Delwyn and Brad bought a special German pump to feed kombucha into the tanks because it could move cooked pumpkin without mushing it up. Once the brew is ‘down’, it isn’t disturbed hence the least forceful pump possible.

The kombucha is then bottled and bottle-conditioned – a process of holding bottled stock in chillers to get its ‘fizz on’ under refrigeration for up to a month. All up, it takes six weeks to make a finished batch. This is genuinely slow food.

Naturally fermented alcohol

Because kombucha contains living probiotics it requires consistent temperature, or fermentation can continue and an overproduction of alcohol can occur. In New Zealand the allowable natural alcohol level in a ‘non-alcoholic’ drink is 1.1%, but once the kombucha has been sold, Daily Organics loses control of it which means if it is exposed to different temperatures and conditions along the supply chain it can continue to ferment and increase the alcohol content.
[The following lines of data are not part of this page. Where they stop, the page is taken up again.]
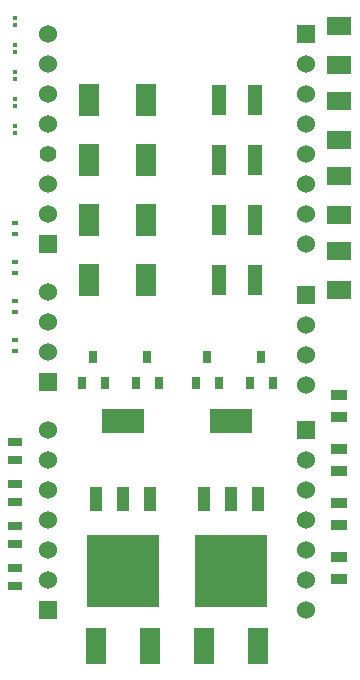
<source format=gbs>
G04 (created by PCBNEW (2013-07-07 BZR 4022)-stable) date 1/28/2014 6:44:28 PM*
%MOIN*%
G04 Gerber Fmt 3.4, Leading zero omitted, Abs format*
%FSLAX34Y34*%
G01*
G70*
G90*
G04 APERTURE LIST*
%ADD10C,0.00590551*%
%ADD11R,0.06X0.06*%
%ADD12C,0.06*%
%ADD13C,0.055*%
%ADD14R,0.065X0.12*%
%ADD15R,0.24X0.24*%
%ADD16R,0.0315X0.0394*%
%ADD17R,0.144X0.08*%
%ADD18R,0.04X0.08*%
%ADD19R,0.0236X0.0157*%
%ADD20R,0.015748X0.011811*%
%ADD21R,0.055X0.035*%
%ADD22R,0.08X0.06*%
%ADD23R,0.05X0.1*%
%ADD24R,0.045X0.025*%
%ADD25R,0.0709X0.1063*%
G04 APERTURE END LIST*
G54D10*
G54D11*
X83800Y-56400D03*
G54D12*
X83800Y-57400D03*
X83800Y-58400D03*
X83800Y-59400D03*
X83800Y-60400D03*
X83800Y-61400D03*
X83800Y-62400D03*
X83800Y-63400D03*
G54D11*
X75200Y-63400D03*
G54D12*
X75200Y-62400D03*
X75200Y-61400D03*
G54D13*
X75200Y-60400D03*
G54D12*
X75200Y-59400D03*
X75200Y-58400D03*
X75200Y-57400D03*
X75200Y-56400D03*
G54D11*
X83800Y-69600D03*
G54D12*
X83800Y-70600D03*
X83800Y-71600D03*
X83800Y-72600D03*
X83800Y-73600D03*
X83800Y-74600D03*
X83800Y-75600D03*
G54D11*
X75200Y-75600D03*
G54D12*
X75200Y-74600D03*
X75200Y-73600D03*
X75200Y-72600D03*
X75200Y-71600D03*
X75200Y-70600D03*
X75200Y-69600D03*
G54D11*
X83800Y-65100D03*
G54D12*
X83800Y-66100D03*
X83800Y-67100D03*
X83800Y-68100D03*
G54D11*
X75200Y-68000D03*
G54D12*
X75200Y-67000D03*
X75200Y-66000D03*
X75200Y-65000D03*
G54D14*
X78600Y-76800D03*
G54D15*
X77700Y-74300D03*
G54D14*
X76800Y-76800D03*
G54D16*
X76700Y-67167D03*
X76325Y-68033D03*
X77075Y-68033D03*
G54D17*
X77700Y-69300D03*
G54D18*
X77700Y-71900D03*
X76800Y-71900D03*
X78600Y-71900D03*
G54D19*
X74100Y-63077D03*
X74100Y-62723D03*
G54D20*
X74100Y-56118D03*
X74100Y-55881D03*
G54D21*
X84900Y-72775D03*
X84900Y-72025D03*
G54D22*
X84900Y-64950D03*
X84900Y-63650D03*
G54D23*
X80900Y-58600D03*
X82100Y-58600D03*
G54D14*
X82200Y-76800D03*
G54D15*
X81300Y-74300D03*
G54D14*
X80400Y-76800D03*
G54D17*
X81300Y-69300D03*
G54D18*
X81300Y-71900D03*
X80400Y-71900D03*
X82200Y-71900D03*
G54D16*
X78500Y-67167D03*
X78125Y-68033D03*
X78875Y-68033D03*
X80500Y-67167D03*
X80125Y-68033D03*
X80875Y-68033D03*
X82300Y-67167D03*
X81925Y-68033D03*
X82675Y-68033D03*
G54D20*
X74100Y-57018D03*
X74100Y-56781D03*
X74100Y-57918D03*
X74100Y-57681D03*
X74100Y-58581D03*
X74100Y-58818D03*
X74100Y-59718D03*
X74100Y-59481D03*
G54D19*
X74100Y-64023D03*
X74100Y-64377D03*
X74100Y-65323D03*
X74100Y-65677D03*
X74100Y-66623D03*
X74100Y-66977D03*
G54D24*
X74100Y-70600D03*
X74100Y-70000D03*
X74100Y-71400D03*
X74100Y-72000D03*
X74100Y-72800D03*
X74100Y-73400D03*
X74100Y-74800D03*
X74100Y-74200D03*
G54D21*
X84900Y-74575D03*
X84900Y-73825D03*
X84900Y-69175D03*
X84900Y-68425D03*
X84900Y-70225D03*
X84900Y-70975D03*
G54D22*
X84900Y-62450D03*
X84900Y-61150D03*
X84900Y-59950D03*
X84900Y-58650D03*
X84900Y-57450D03*
X84900Y-56150D03*
G54D25*
X76555Y-58600D03*
X78445Y-58600D03*
X76555Y-60600D03*
X78445Y-60600D03*
X76555Y-62600D03*
X78445Y-62600D03*
X76555Y-64600D03*
X78445Y-64600D03*
G54D23*
X80900Y-60600D03*
X82100Y-60600D03*
X80900Y-62600D03*
X82100Y-62600D03*
X80900Y-64600D03*
X82100Y-64600D03*
M02*

</source>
This is a natural process occurring through the sugar content feeding the yeast.

Live kombucha capable of growing a SCOBY needs to be refrigerated, but it means there is no forced fermentation, artificial carbonation, added stevia, preservatives, flavourings, or additives. Shelf-stable kombuchas are not capable of growing a SCOBY.

Testing by MPI last year saw samples of Daily Organics’ kombucha at almost 3% alcohol content, igniting a concern that young children might be exposed inadvertently to alcohol consumption. Their products were withdrawn from the market.

“To be compliant and stay at a constant 1.1% ABV or below,” says Delwyn, “we’d need to compromise our traditionally fermented kombucha by killing the living organisms and healthy bacteria, and watering it down significantly.

Late in 2022 following discussions with food authorities and without altering the quality while complying with regulations, Daily Organics kombucha was classed as alcohol. Currently unavailable in the major supermarkets, stockists of Daily Organics kombucha are listed on their website and product is also available through their online shop which has a large dedicated following.

Kombucha doesn’t go off but does have a four-month best-before date as a supermarket stocking condition. As a living product it becomes more sour over time but Delwyn says they have sampled two and three year old kombucha in their chillers which still taste good.

Prior to Daily Organics kombucha becoming classified as an alcoholic beverage, feedback from loyal customers frequently described their kombucha as a ‘delicious tonic that feels medicinal’.


Tips for making your own kombucha from the professionals

  • Make a SCOBY from real (live) kombucha (or buy one from Daily Organics) – Recipe on the site.
  • Uses artesian water for best results and to keep your SCOBY healthy.
  • Only use teas from the camellia family. Herbal teas don’t work.
  • Use tea you enjoy drinking as tea.
  • Use certified organic ingredients for a better result.
  • Use a real and living organic kombucha as starter such as Daily Organics – Original is the plainest one.
  • After Day 3 taste every day– it should be a balance of sweet and sour.

SCOBYs have a life span. They grow new ones on top of old so you can compost or share the bottom one, or put them round fruit trees as a soil conditioner. Because kombucha is a wild fermented product, when you start out it can take a while to get it to develop a good fizz. It’s a bit like compost which takes a while for the bacteria and organisms to develop. When you start it might not be very fizzy but each batch gets better. Kombucha is a ‘magic’ process and needs attention. You need to ‘catch’ it when it’s tasting good, rather than leave it another day because you’re busy.

If you haven’t made it up and the SCOBY has become sour, use it as vinegar or salad dressing, or for marinating meat.